東京神学大学(東京都三鷹市、芳賀力学長)は最近、今年3月の定期理事会で承認された「東京神学大学研究倫理規程」を、同大学の公式サイトで公開した。同規定は3月24日から施行され、同大学の学術研究の信頼性と公正性を確保するため、神学各分野の代表者5人で構成される倫理委員会を設置する。
規定の前文では、同大学はこれまで「福音主義神学の根底である宗教改革の精神に基づいて真理を探究し、文化の発展と人類の福祉に寄与する研究活動を行ってきた」とした上で、研究の自由は保障されているものの、「研究活動には、宗教改革の改革精神に相応(ふさわ)しい高い倫理性が求められる」とし、倫理委員会を設置する旨を説明している。
倫理委員会は、旧約聖書神学、新約聖書神学、組織神学、歴史神学、実践神学の5部門の代表者5人で組織される。
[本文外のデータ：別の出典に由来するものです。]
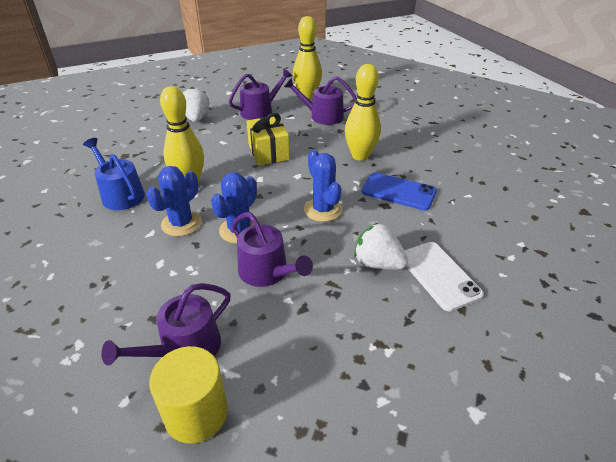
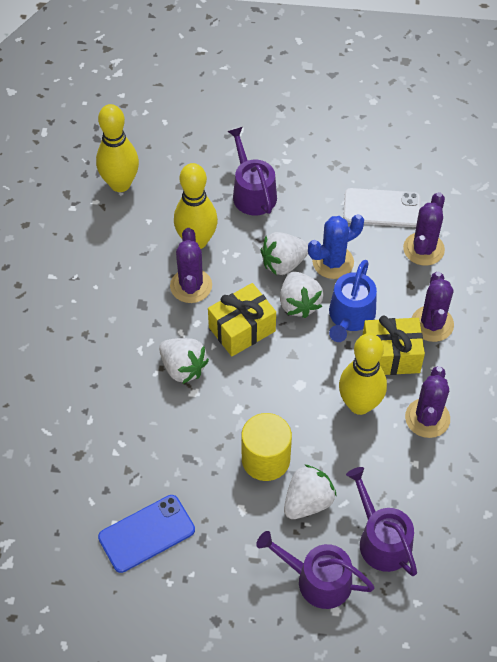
blue cactus: [146,166,202,236] [211,172,257,243] [304,150,343,222] = 3 -> [308,214,364,279] = 1
purple cactus: none = 0 -> [170,228,212,303] [403,192,445,266] [405,366,450,438] [412,272,454,342] = 4
purple watering can: [101,283,231,366] [229,68,292,120] [232,212,313,287] [284,76,356,125] = 4 -> [227,127,277,216] [256,531,375,609] [346,467,417,576] = 3
white strawberry: [183,87,210,122] [354,223,408,270] = 2 -> [159,338,209,384] [260,232,308,275] [280,271,323,318] [284,464,337,519] = 4
yellow gift: [247,113,290,165] = 1 -> [208,283,276,356] [363,315,425,375] = 2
委員の中に学長がいる場合は学長が、いない場合は最年長者が委員長となる。
規定では、研究者の責務として、1)学術研究における不正行為の防止、2)礼拝説教における引用、3)研究費の適正な使用、4)契約の遵守及び守秘義務、5)研究成果の適切な発表と著作権の尊重、6)審査の公正性、7)差別やハラスメントの排除、8)個人情報の保護、9)思想、信条に関する調査、の9項目を挙げている。
これらの9項目のいずれかに該当する不正行為や人権侵害があった場合、こうした事実を知った者は、倫理委員会に通知することが義務付けられている。また、委員長は事実関係の調査の必要性などを検討した上で、通知を受けてから10日以内に委員会を招集しなければならないと定めている。
倫理委員会は、事実関係を調査し、講じるべき措置の原案を教授会に報告。学長は、教授会の承認を得て、不正行為の是正を命じ、不正を行った者に懲戒などの処分を科することができるとしている。
この規定の対象となる「研究者」には、同大学に所属する教員(常勤・非常勤)、研究生、また同大学で研究活動に従事するすべての者が含まれる。学生も研究活動に従事する場合は対象となる。
同大学は今回、「研究倫理規程」の他に、2012年の定期理事会で承認された「人権侵害防止対策規程」も公式サイトで公開した。